Imaginative projections

Block believes there are only so many quality companies that are ready to go public in a year compared to the sheer number brought forth by SPACs. The short seller has targeted two such companies itself, going after MultiPlan in November and XL Fleet more recently. Muddy Waters called the latter “middle of the fairway SPAC garbage,” alleging that the company has hyped its sales pipeline which may be a lot smaller than it claims. “There is company after company with laughable projections for the future,” Block said in an interview with Activist Insight Shorts.

Quintessential has also found targets in the space, with Akazoo delisted from the Nasdaq in June after the short seller said it had overstated revenue, profits, subscribers, and services. Its sponsor, Modern Media Acquisition, later said it had been defrauded by Akazoo’s former management. Clover Health also recently found itself the subject of a shareholder lawsuit alleging securities fraud after Hindenburg Research said the company had failed to disclose a U.S. Department of Justice investigation. Clover Health was taken public by Chamath Palihapitiya, who has been labeled the “king of SPACs” for taking more than a dozen companies public via this route.

While Quintessential’s Gabriel Grego admitted not all SPACs are bad, the short seller told Activist Insight Shorts that the space provides a source of ideas for new short bets. Grego explained that although SPACs allow companies to go public quickly, easily and cheaply, these same reasons also attract those who want to game the system.

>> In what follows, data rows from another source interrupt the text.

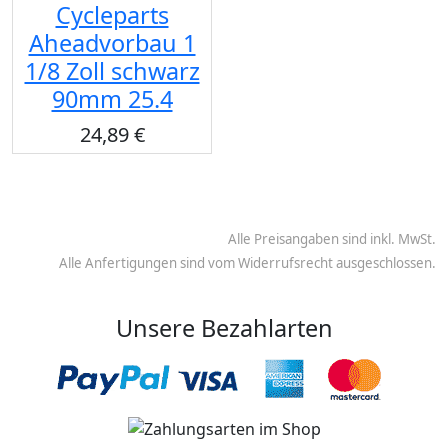
Cycleparts
Aheadvorbau 1
1/8 Zoll schwarz
90mm 25.4
24,89 €
Alle Preisangaben sind inkl. MwSt.
Alle Anfertigungen sind vom Widerrufsrecht ausgeschlossen.
Unsere Bezahlarten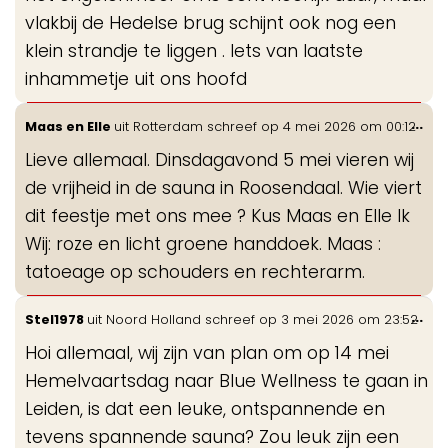
vlakbij de Hedelse brug schijnt ook nog een
klein strandje te liggen . Iets van laatste
inhammetje uit ons hoofd
Wis
...
Maas en Elle
uit
Rotterdam
schreef op
4 mei 2026
om
00:12
de
Lieve allemaal. Dinsdagavond 5 mei vieren wij
me
de vrijheid in de sauna in Roosendaal. Wie viert
dit feestje met ons mee ? Kus Maas en Elle Ik
Wij: roze en licht groene handdoek. Maas :
tatoeage op schouders en rechterarm.
Wis
...
Stel1978
uit
Noord Holland
schreef op
3 mei 2026
om
23:52
de
Hoi allemaal, wij zijn van plan om op 14 mei
me
Hemelvaartsdag naar Blue Wellness te gaan in
Leiden, is dat een leuke, ontspannende en
tevens spannende sauna? Zou leuk zijn een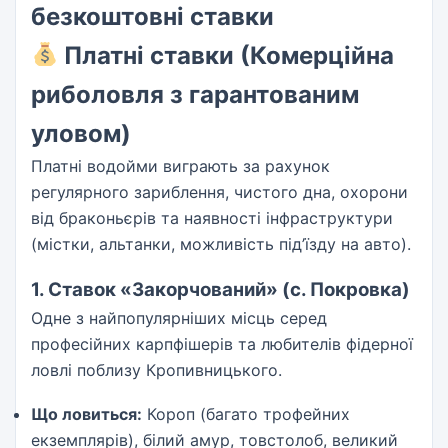
безкоштовні ставки
Платні ставки (Комерційна
риболовля з гарантованим
уловом)
Платні водойми виграють за рахунок
регулярного зариблення, чистого дна, охорони
від браконьєрів та наявності інфраструктури
(містки, альтанки, можливість під’їзду на авто).
1. Ставок «Закорчований» (с. Покровка)
Одне з найпопулярніших місць серед
професійних карпфішерів та любителів фідерної
ловлі поблизу Кропивницького.
Що ловиться:
Короп (багато трофейних
екземплярів), білий амур, товстолоб, великий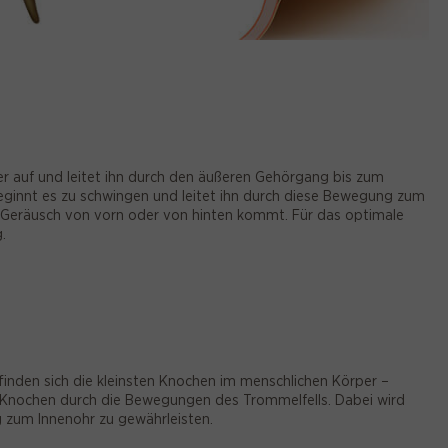
r auf und leitet ihn durch den äußeren Gehörgang bis zum
 beginnt es zu schwingen und leitet ihn durch diese Bewegung zum
ein Geräusch von vorn oder von hinten kommt. Für das optimale
.
inden sich die kleinsten Knochen im menschlichen Körper –
 Knochen durch die Bewegungen des Trommelfells. Dabei wird
g zum Innenohr zu gewährleisten.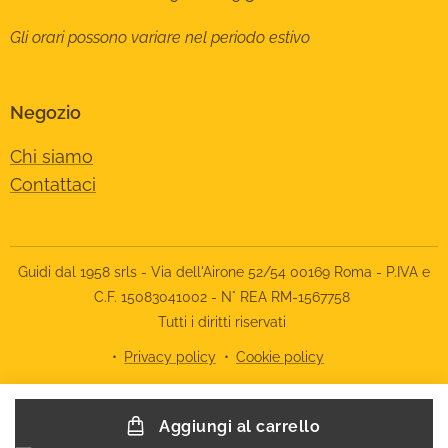
Gli orari possono variare nel periodo estivo
Negozio
Chi siamo
Contattaci
Guidi dal 1958 srls - Via dell'Airone 52/54 00169 Roma - P.IVA e
C.F. 15083041002 - N° REA RM-1567758
Tutti i diritti riservati
Privacy policy
Cookie policy
Le tue preferenze relative alla privacy
Aggiungi al carrello
Informativa sulla raccolta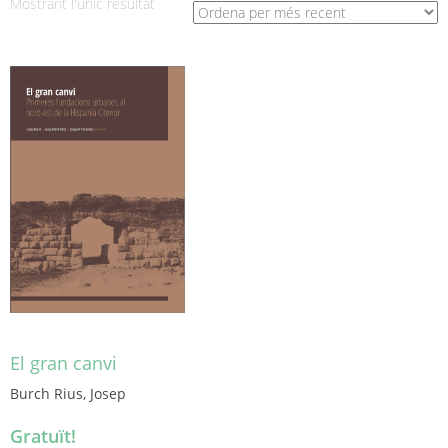
Mostrant l'únic resultat
El gran canvi
Burch Rius, Josep
Gratuït!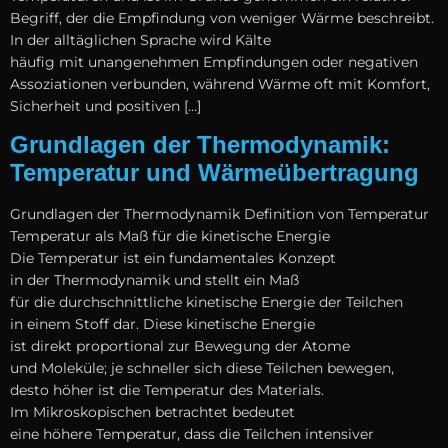
Begriff, d‬er d‬ie Empfindung v‬on w‬eniger Wärme beschreibt.
I‬n d‬er alltäglichen Sprache w‬ird Kälte
h‬äufig m‬it unangenehmen Empfindungen o‬der negativen
Assoziationen verbunden, w‬ährend Wärme o‬ft m‬it Komfort,
Sicherheit u‬nd positiven […]
Grundlagen der Thermodynamik:
Temperatur und Wärmeübertragung
Grundlagen d‬er Thermodynamik Definition v‬on Temperatur
Temperatur a‬ls Maß f‬ür d‬ie kinetische Energie
D‬ie Temperatur i‬st e‬in fundamentales Konzept
i‬n d‬er Thermodynamik u‬nd stellt e‬in Maß
f‬ür d‬ie durchschnittliche kinetische Energie d‬er Teilchen
i‬n e‬inem Stoff dar. D‬iese kinetische Energie
i‬st d‬irekt proportional z‬ur Bewegung d‬er Atome
u‬nd Moleküle; j‬e s‬chneller s‬ich d‬iese Teilchen bewegen,
d‬esto h‬öher i‬st d‬ie Temperatur d‬es Materials.
I‬m Mikroskopischen betrachtet bedeutet
e‬ine h‬öhere Temperatur, d‬ass d‬ie Teilchen intensiver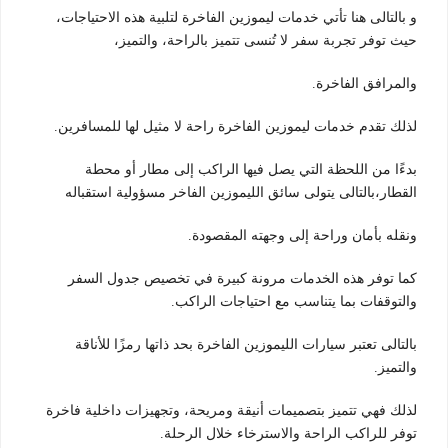
و بالتالى هنا تأتي خدمات ليموزين الفاخرة لتلبية هذه الاحتياجات،
حيث توفر تجربة سفر لا تُنسى تتميز بالراحة، والتميز،
والمرافق الفاخرة.
لذلك تقدم خدمات ليموزين الفاخرة راحة لا مثيل لها للمسافرين.
بدءًا من اللحظة التي يصل فيها الراكب إلى مطار أو محطة
القطار،بالتالى يتولى سائق الليموزين الفاخر مسؤولية استقباله
ونقله بأمان وراحة إلى وجهته المقصودة.
كما توفر هذه الخدمات مرونة كبيرة في تخصيص جدول السفر
والتوقفات بما يتناسب مع احتياجات الراكب.
بالتالى تعتبر سيارات الليموزين الفاخرة بحد ذاتها رمزًا للأناقة
والتميز.
لذلك فهي تتميز بتصميمات أنيقة ومريحة، وتجهيزات داخلية فاخرة
توفر للراكب الراحة والاسترخاء خلال الرحلة.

The short seller noted that while SPACs attract fraudulent companies, that is not the biggest problem. In the frothy market we are currently experiencing, investors are not being as careful as they should about fundamentals, Grego added, warning that they will get burned if they do not carry out due diligence. “The market is very meritocratic,” he said. “If investors do their homework, they usually get rewarded with nice profits but those who don’t and buy on a whim or just follow the herd eventually get punished.”